Он прекрасно догадывался, кто именно за ним следил: люди Трубецкого. Кому же еще о бумагах знать? И кому они вообще еще навредить могут? Наверняка кто-то из тех, присутствовавших в кабаке, либо дежуривших рядом. Татьяна не солгала – с нее не сводили глаз. С него теперь, похоже, тоже. Мог ли предполагать старый князь, что Татьяну найдут и допросят, а потому подготовиться к такому исходу? Или эта «ищейка» за бумагами отправилась по личной инициативе, желая выслужиться?
– А ты не дергайся, барин, и помирать не придется.

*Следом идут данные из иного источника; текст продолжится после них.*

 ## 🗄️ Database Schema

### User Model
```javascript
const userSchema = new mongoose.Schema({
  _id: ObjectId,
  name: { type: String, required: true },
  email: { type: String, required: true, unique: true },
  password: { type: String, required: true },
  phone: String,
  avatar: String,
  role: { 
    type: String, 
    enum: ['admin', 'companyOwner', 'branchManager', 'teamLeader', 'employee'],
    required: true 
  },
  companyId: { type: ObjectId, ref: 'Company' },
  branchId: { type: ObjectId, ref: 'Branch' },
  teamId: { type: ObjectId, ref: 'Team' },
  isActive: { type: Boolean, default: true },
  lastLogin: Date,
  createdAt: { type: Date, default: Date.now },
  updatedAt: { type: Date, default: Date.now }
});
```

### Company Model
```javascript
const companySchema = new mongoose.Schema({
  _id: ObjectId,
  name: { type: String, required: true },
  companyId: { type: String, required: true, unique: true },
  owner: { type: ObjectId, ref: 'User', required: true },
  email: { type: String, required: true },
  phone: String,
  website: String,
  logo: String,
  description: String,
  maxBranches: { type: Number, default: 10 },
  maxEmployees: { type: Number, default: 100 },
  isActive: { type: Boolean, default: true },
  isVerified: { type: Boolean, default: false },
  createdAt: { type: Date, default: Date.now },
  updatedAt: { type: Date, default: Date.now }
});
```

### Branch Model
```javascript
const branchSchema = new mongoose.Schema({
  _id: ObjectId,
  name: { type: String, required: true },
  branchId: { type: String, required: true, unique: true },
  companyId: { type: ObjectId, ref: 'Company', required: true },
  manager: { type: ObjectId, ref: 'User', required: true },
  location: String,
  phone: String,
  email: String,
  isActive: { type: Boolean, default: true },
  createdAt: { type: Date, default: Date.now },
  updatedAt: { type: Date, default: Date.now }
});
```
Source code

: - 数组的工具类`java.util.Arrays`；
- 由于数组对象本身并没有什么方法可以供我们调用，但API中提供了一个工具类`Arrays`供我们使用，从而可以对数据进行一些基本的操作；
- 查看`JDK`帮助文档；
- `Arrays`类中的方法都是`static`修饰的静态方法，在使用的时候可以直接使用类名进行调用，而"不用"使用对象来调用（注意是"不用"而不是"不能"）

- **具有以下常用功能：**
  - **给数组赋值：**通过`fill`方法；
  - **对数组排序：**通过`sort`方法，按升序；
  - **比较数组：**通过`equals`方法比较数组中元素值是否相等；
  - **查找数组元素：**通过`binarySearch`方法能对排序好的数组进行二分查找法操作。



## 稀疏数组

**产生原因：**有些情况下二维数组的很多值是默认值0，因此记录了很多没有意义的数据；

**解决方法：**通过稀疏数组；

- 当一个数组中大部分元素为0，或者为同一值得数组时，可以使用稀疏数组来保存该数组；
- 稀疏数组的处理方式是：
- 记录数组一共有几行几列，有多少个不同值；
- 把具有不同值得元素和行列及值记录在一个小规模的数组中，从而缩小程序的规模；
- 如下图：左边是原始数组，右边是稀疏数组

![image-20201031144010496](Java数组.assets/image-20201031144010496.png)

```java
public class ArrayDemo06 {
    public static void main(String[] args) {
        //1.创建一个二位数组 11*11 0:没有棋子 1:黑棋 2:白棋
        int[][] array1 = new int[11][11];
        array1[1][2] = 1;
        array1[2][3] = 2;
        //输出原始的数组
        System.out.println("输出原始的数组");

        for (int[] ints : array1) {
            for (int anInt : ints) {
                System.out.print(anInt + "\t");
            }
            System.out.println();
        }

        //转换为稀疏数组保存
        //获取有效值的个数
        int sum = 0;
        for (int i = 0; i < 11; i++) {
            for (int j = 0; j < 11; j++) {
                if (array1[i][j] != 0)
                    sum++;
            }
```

– Давай так, голубчик, – медленно протянул Ягужинский, аккуратно запуская руку за пазуху, – на счет «три» я тебе бумаги, а ты ножик опускаешь.
Мужчина сзади натужно сопел, видимо, размышляя, хотя, тут стоило еще подумать – как иначе он предлагал «разойтись полюбовно», если не убрав лезвие. Явно ж подвох где-то крылся. Александр Ефимович терпеливо ждал, руки не вынимая, только лаская пальцем острый шероховатый край. Наконец, его преследователь шумно хмыкнул.
– Давай, коль не шутишь. Только поворачивайся медленно.
Ягужинский криво усмехнулся, делая короткий шаг, едва ли на треть стопы, назад. Ровным голосом он начал отсчет: на «раз» лезвие перестало холодить шею, хотя чужая рука с ножом еще висела где-то впереди, на «два» плечом мазнул по меховой оторочке, даже не удивляясь этому – начало мая выдалось холодным, и краем глаза – по темной фигуре справа, рассмотреть которую не представлялось возможности, слишком уж утопала она в тени неосвещенного проулка.